* [GOAL OF THE EXERCISE]
Please copy each line of the data that includes the string "potted".

Start of DATASET EXCERPTS

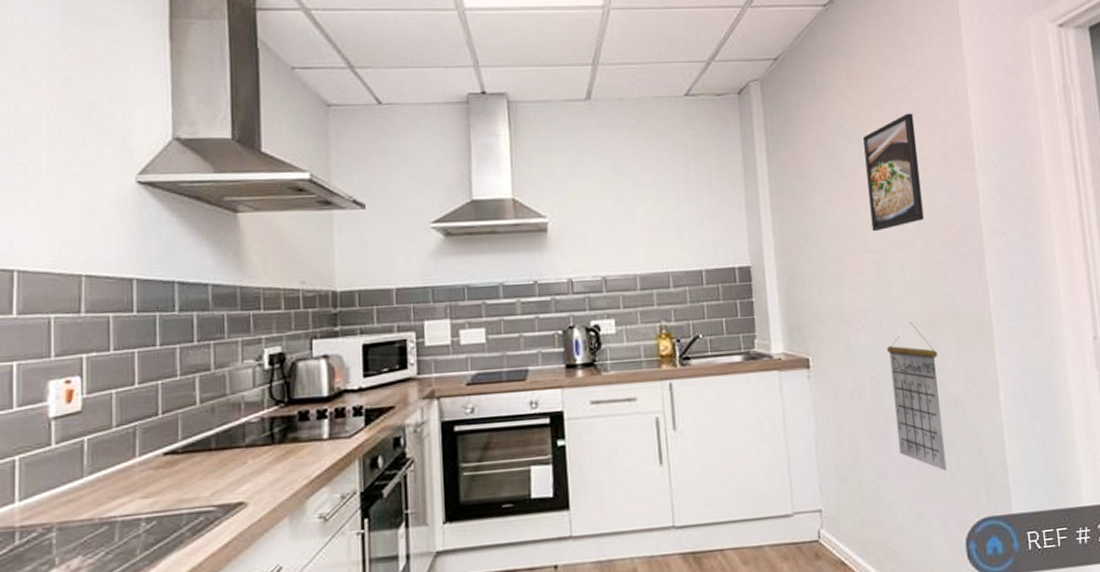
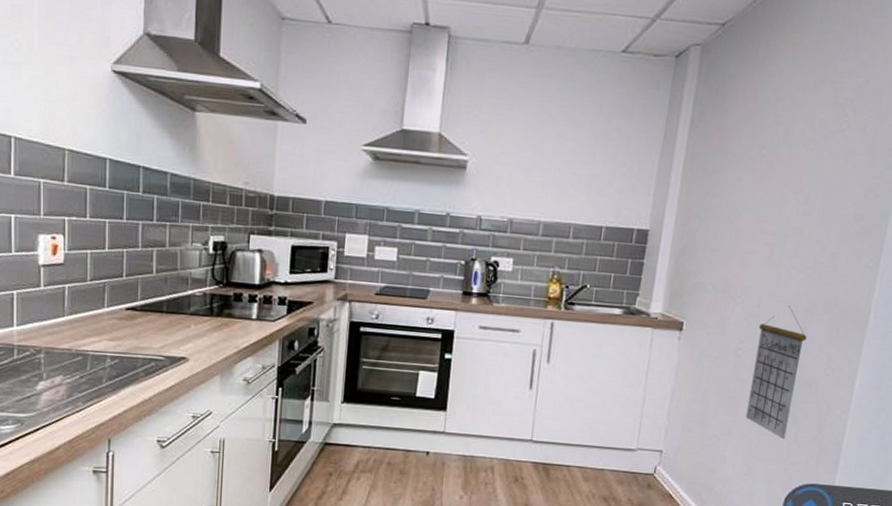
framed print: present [863,113,924,232] -> none [776,100,852,216]

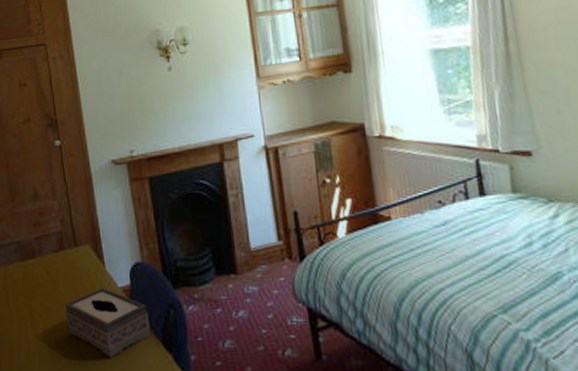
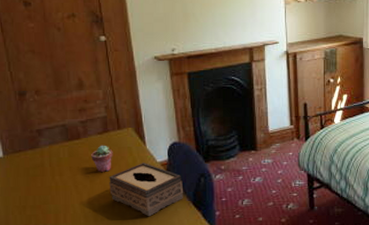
potted succulent: none [46,265,70,298] -> present [91,145,113,172]

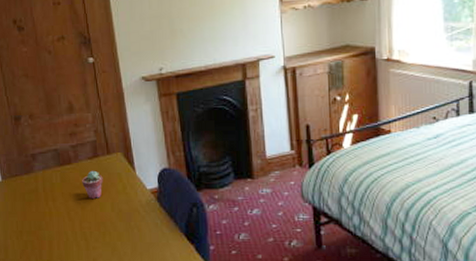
tissue box: present [109,163,184,217] -> none [99,190,176,248]

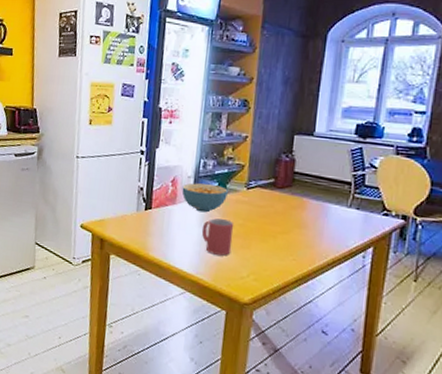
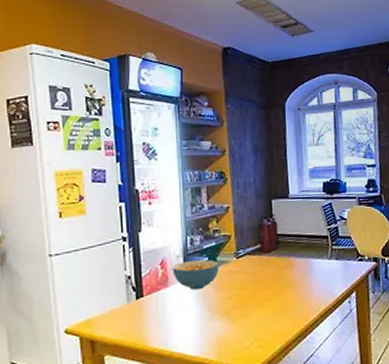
mug: present [201,218,234,256] -> none [199,292,232,331]

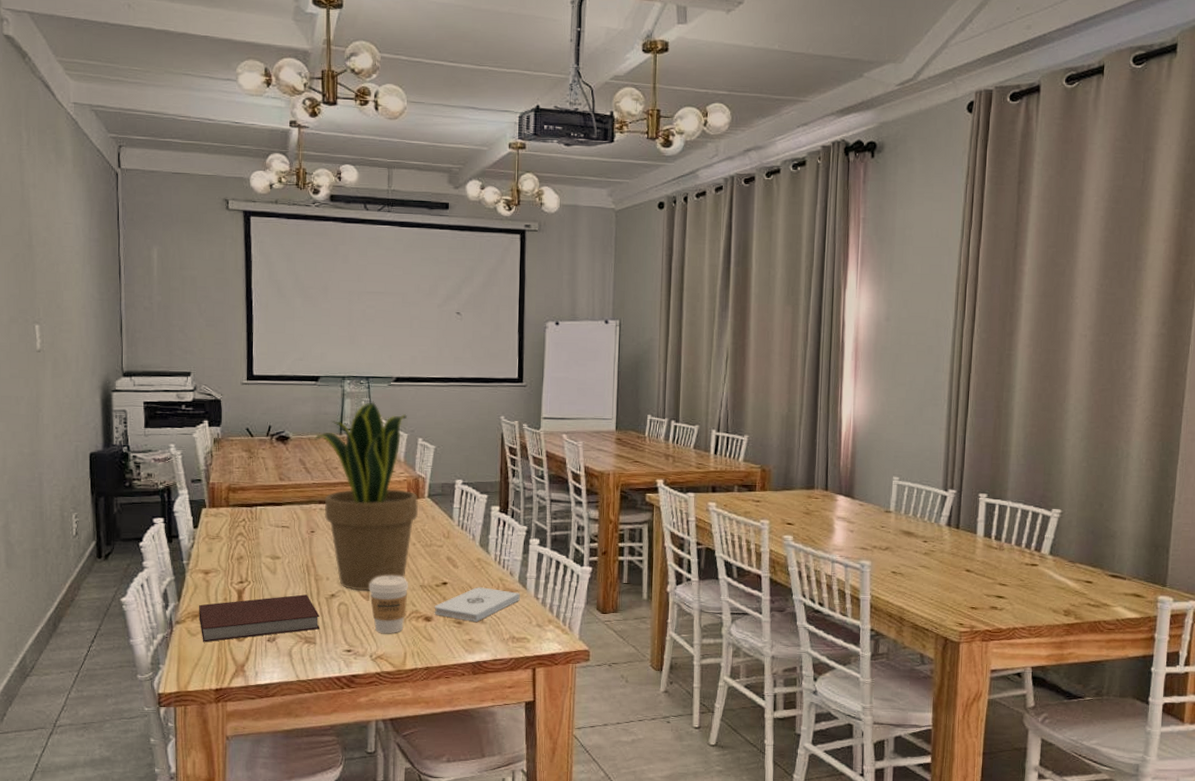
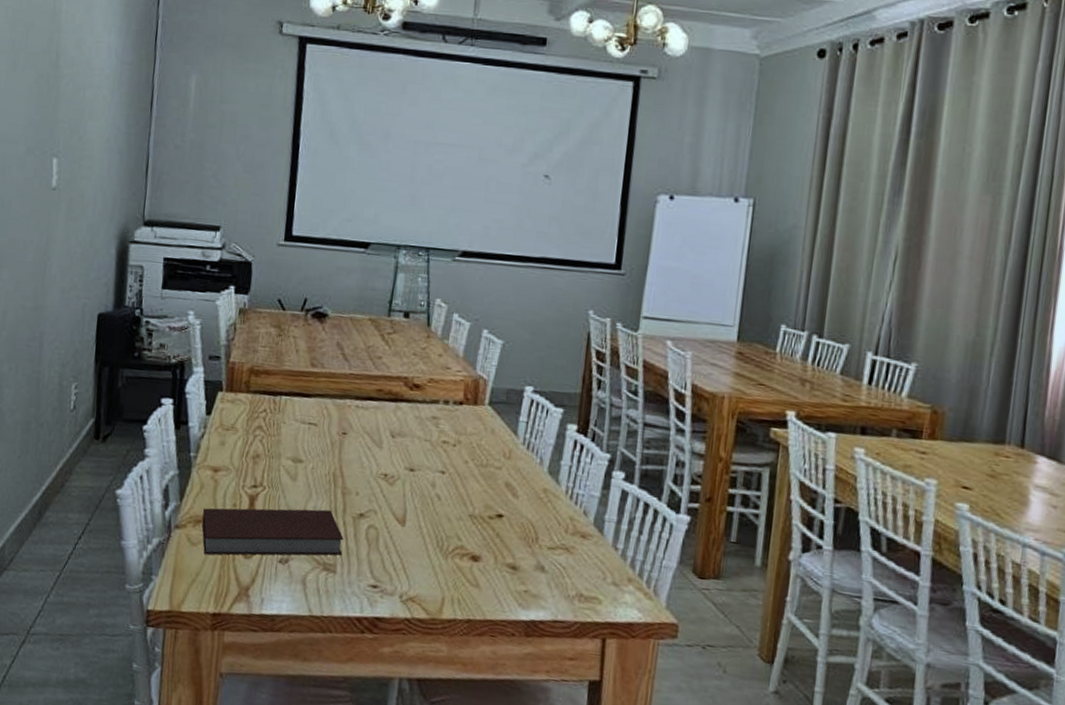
potted plant: present [314,401,419,591] -> none [357,278,477,515]
coffee cup: present [368,575,408,634] -> none [405,497,455,572]
notepad: present [434,587,520,622] -> none [483,525,594,570]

End of DATASET EXCERPTS

* [WRITTEN ANSWER]
potted succulent: none [46,265,70,298] -> present [91,145,113,172]
potted plant: present [314,401,419,591] -> none [357,278,477,515]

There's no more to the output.